LA Opinión-EL CORREO de Zamora del pasado 29 de enero nos despertaba de manera brusca.

Resulta que el Obispado de Astorga suspendía en sus funciones a cierto sacerdote por abusos a menores. Ejercía el ministerio en nuestra provincia y se trataba, según la portada, del primer caso de pederastia verificado por El Vaticano en Castilla y León. Ya en el interior, se ampliaban detalles.

Fue a finales de la década de los ochenta en el Seminario Menor de La Bañeza. La denuncia de un exseminarista en carta dirigida al papa Francisco provoca la apertura de un proceso penal canónico en el que se le acusa de abusos sexuales durante el curso 1988-89. Las víctimas eran niños. Cursaban octavo de EGB.

De esta manera triste y dolorosa, de todo punto inesperada, comenzaba el final de un apostolado parroquial para quien durante casi tres décadas fuera cura de Tábara y otros pueblos de la comarca. En mayo del pasado año, un decreto firmado por el obispo de Astorga, y ratificado por la Santa Sede a través de la Congregación para la Doctrina de la Fe, acuerda, entre otras medidas, privarle del "...oficio de párroco...". Estos son los hechos, escuetos y penosos. Sobran los detalles.
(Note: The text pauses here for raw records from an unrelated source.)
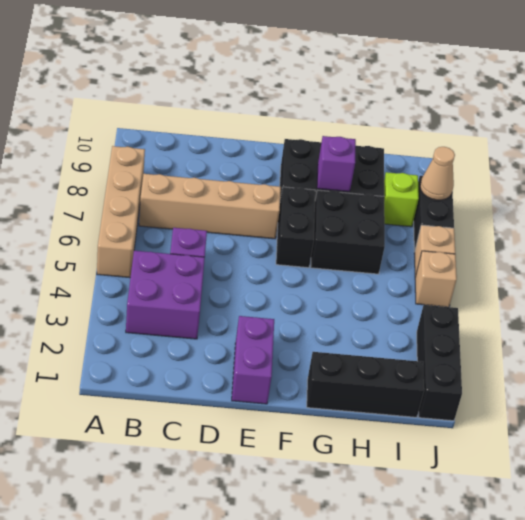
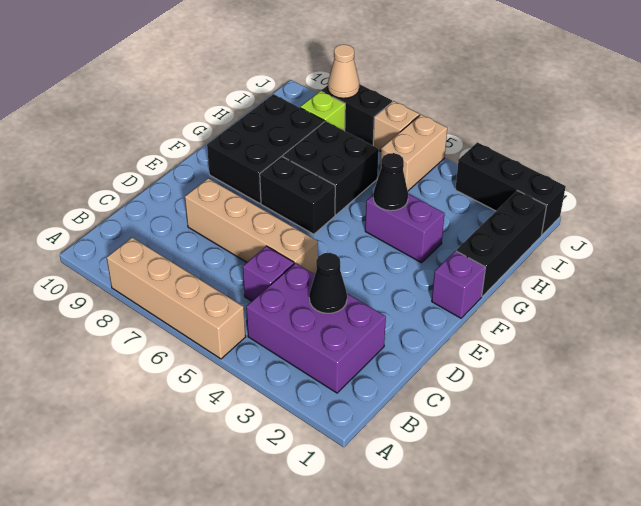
purple 2x2 brick [126,251,205,339] -> purple 2x3 brick [246,263,386,393]
tan 1x4 brick [139,174,281,239] -> tan 1x4 brick turned to [185,178,318,274]
none -> black 1x1 cone [309,253,347,313]
purple 1x2 brick [232,316,274,404] -> purple 1x2 brick moved to [365,194,445,263]
none -> black 1x1 cone [373,153,408,211]
purple 1x1 brick [317,136,356,192] -> purple 1x1 brick moved to [432,251,485,318]
tan 1x1 brick [415,251,457,307] -> tan 1x2 brick [380,115,447,191]

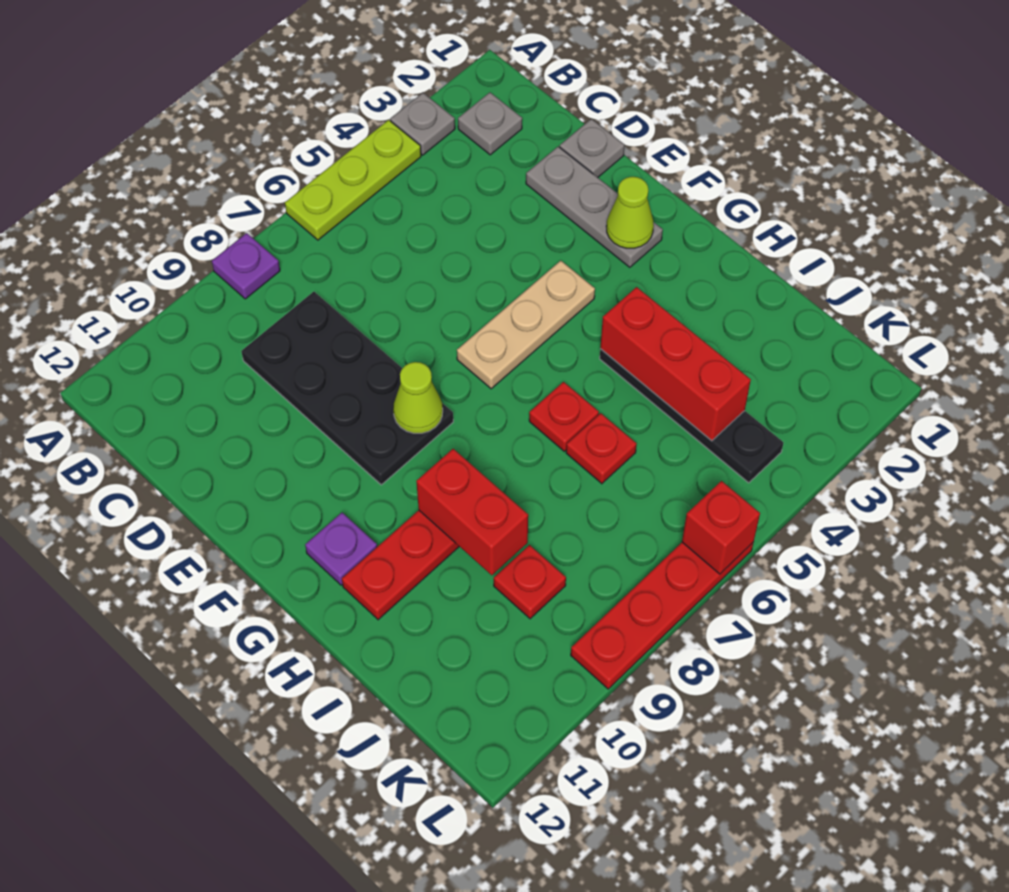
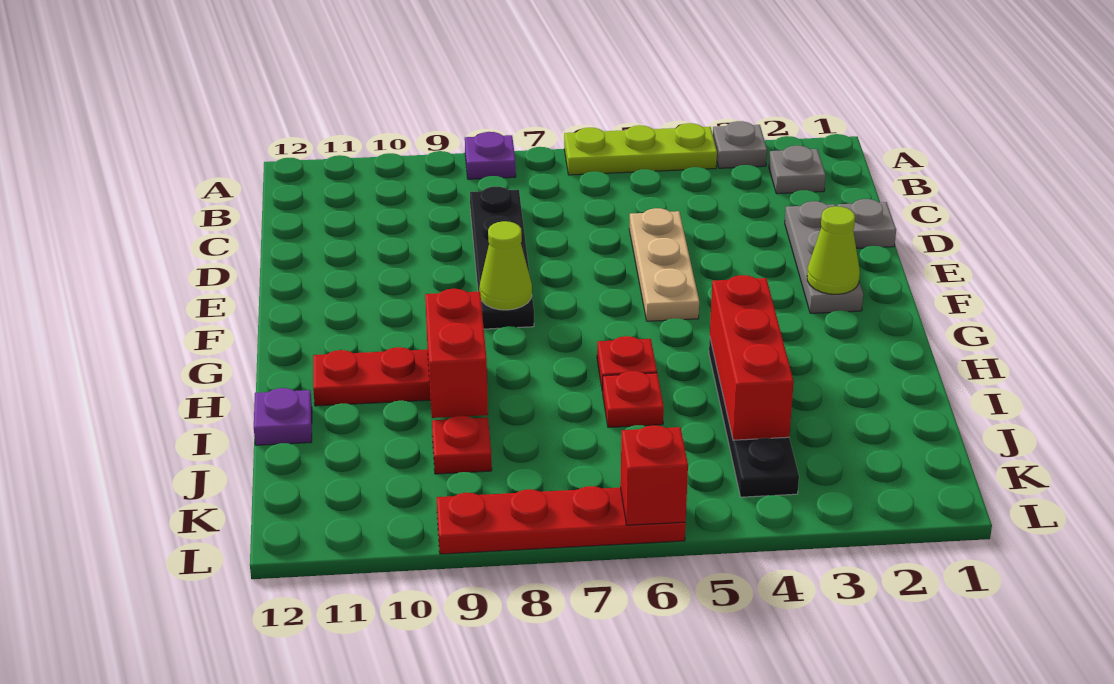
black 2x4 plate [241,292,453,485] -> black 1x4 plate [470,187,534,329]
tan 1x3 plate [457,261,595,389] -> tan 1x3 plate turned to [629,208,699,321]
purple 1x1 plate [305,513,377,585] -> purple 1x1 plate moved to [254,388,312,445]

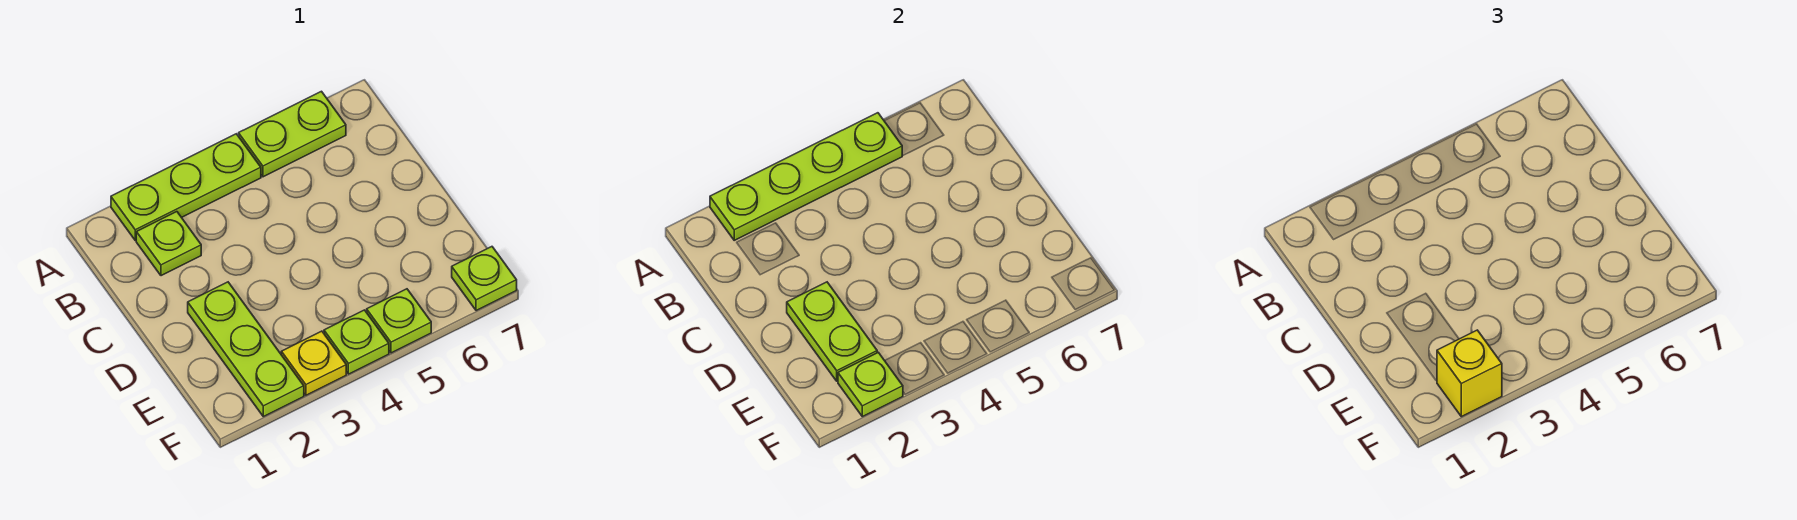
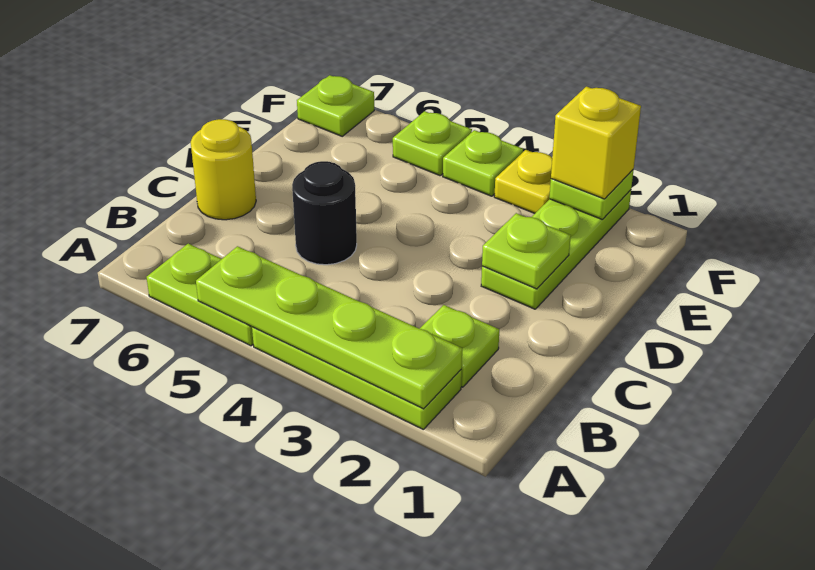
none -> black 1x1 round brick [292,161,357,265]
none -> yellow 1x1 round brick [191,119,256,220]
lime 1x2 plate [787,282,877,381] -> lime 1x1 plate [482,213,571,289]

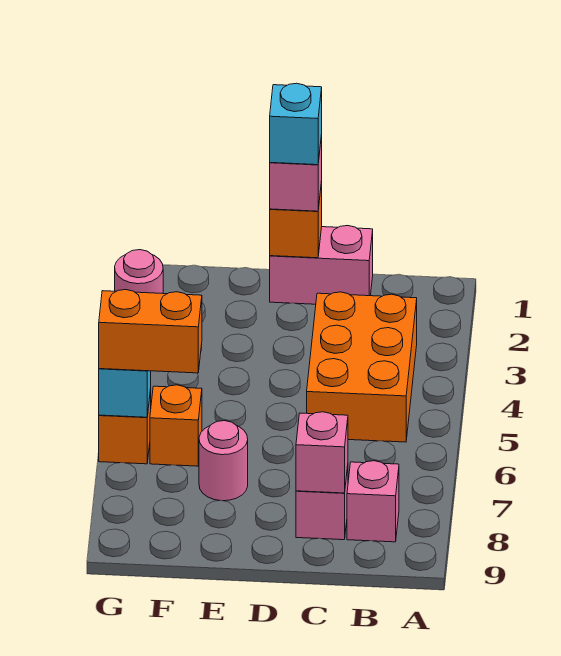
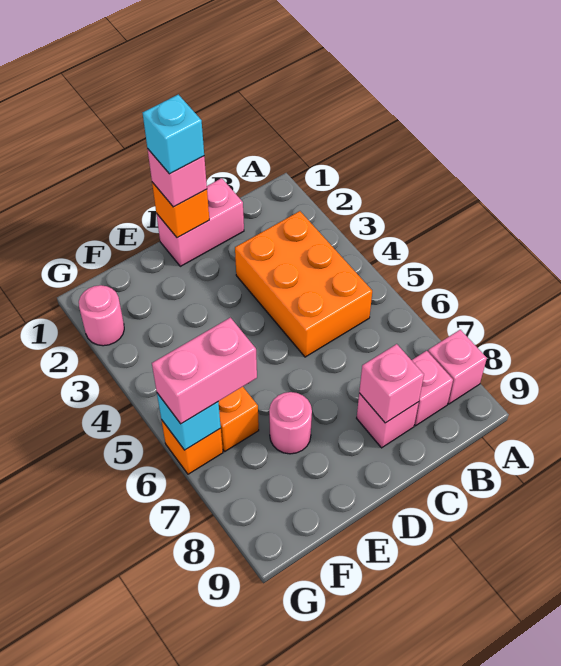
none -> pink 1x1 brick [428,330,487,404]
orange 1x2 brick [99,290,202,373] -> pink 1x2 brick [152,318,257,424]

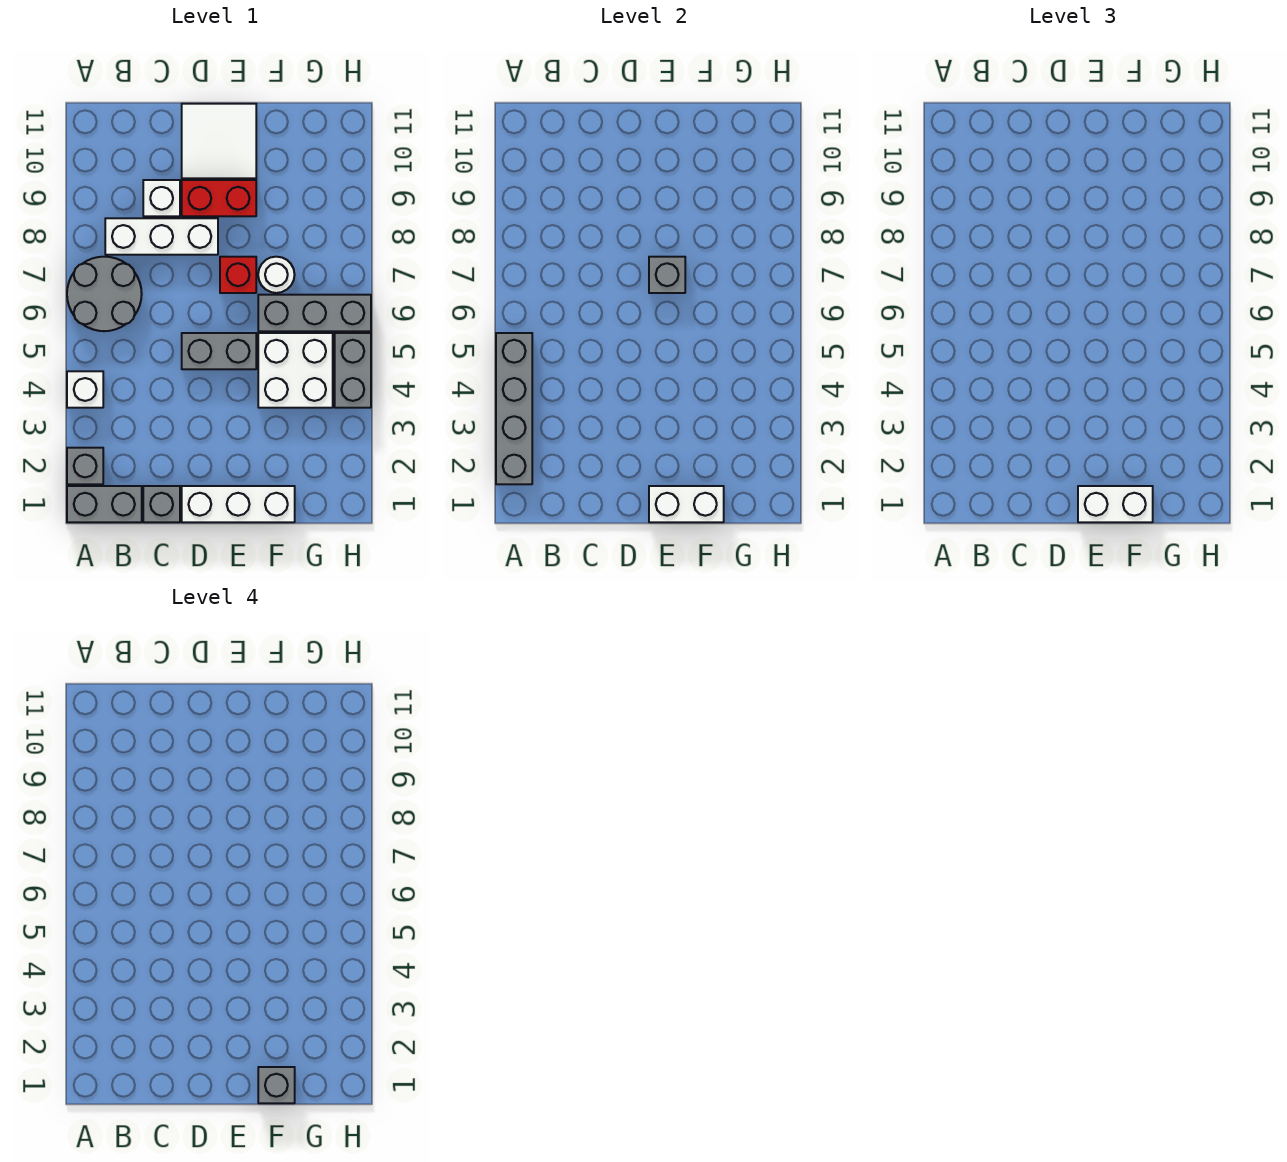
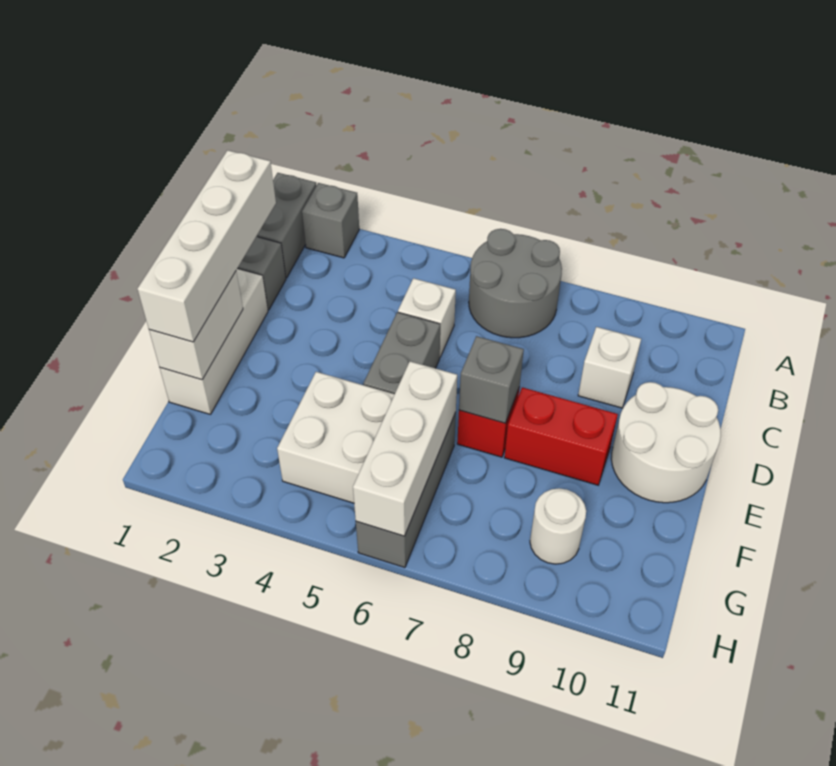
grey 1x4 brick [496,333,532,484] -> none
white 1x1 brick [67,371,103,408] -> white 1x1 brick moved to [398,278,456,357]
white 1x3 brick [105,218,218,255] -> white 1x3 brick moved to [353,361,457,536]
red 1x2 brick [182,180,256,216] -> red 1x2 brick turned to [504,387,618,485]
white 2x2 tile [182,104,256,178] -> white 2x2 round brick [611,382,721,503]
white 1x2 brick [1078,486,1153,522] -> white 1x4 brick [138,150,276,342]
grey 1x1 brick [258,1067,295,1103] -> none
white 1x1 round brick [258,257,295,293] -> white 1x1 round brick moved to [530,488,586,564]
grey 1x2 brick [335,333,371,408] -> none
Conozco al personaje. En ocasiones compartimos mesa y mantel. Durante algún tiempo, la pasión por un par de siglos de nuestra Historia y, aún cuando nunca me consideré su amigo, le apreciaba. Por esto, resulta duro. Fatiga escribir bajo implicación emocional, sin embargo, la fidelidad a las propias convicciones debe ser irrenunciable para quien tiene acceso a un medio de comunicación. De ahí, mi propósito de afrontar este caso por más que el ánimo invite al silencio. Es demasiado fuerte mi indignación como para silenciarlo.

No se trata de hacer leña del árbol caído, pero con los abusos sexuales a menores no debiera haber ningún tipo de consideración social. Nunca. En ninguna situación. Tolerancia cero a la pederastia. De ahí, mi público rechazo al comportamiento del párroco. Mi firme condena a su conducta, más dolorosa, si cabe, por lo cercana. Mi repulsa, total y absoluta, a una perversión que pudiera ser constitutiva de delito, castigada con cárcel, incluso, aún cuando en este momento no se plantea tal posibilidad.

Sucede que los hechos han prescrito. Ocurrieron hace tiempo con la permisividad del rector del Seminario y algunos educadores que, conociéndolos, los validaron con su silencio.Todos ellos fueron cómplices de la aberración y ahora, treinta años después, la publicación de aquel mutismo condena su cobardía y avergüenza a la institución que representan.

El señor obispo, por su parte, ha pedido perdón para "reparar el daño" causado por la conducta "moralmente inaceptable" del sacerdote. Perfecto. Nada que objetar. Es lo que cabría esperar de cualquier cristiano pero, tal vez, a quienes sufrieron los abusos les parezca insuficiente.

Sí, porque después de aquel curso digno, según parece, de un guión de terror, después de las vejaciones repetidas noche tras noche con total impunidad, ... ¿Alguien cree, de verdad, que es suficiente pedir perdón para reparar el dolor causado? No sé. Yo tengo dudas, la verdad.

Para finalizar, el baño de masas que el expárroco se dio en Tábara el 16 de octubre del pasado año. Por qué no lo evitó. A cuento de qué, aquel afán de aplausos. Conocía la sentencia, ya había sido apartado del oficio parroquial por las autoridades eclesiásticas, sin embargo, tuvo la desfachatez de aceptar el homenaje sentido y cálido que le dispensaron sus, hasta entonces, feligreses. Gentes nobles e ingenuas que, aún, no sabían de sus andanzas.

Fue el colmo del descaro. La guinda del pastel, pero así son las cosas. Así, el mundo con sus miserias.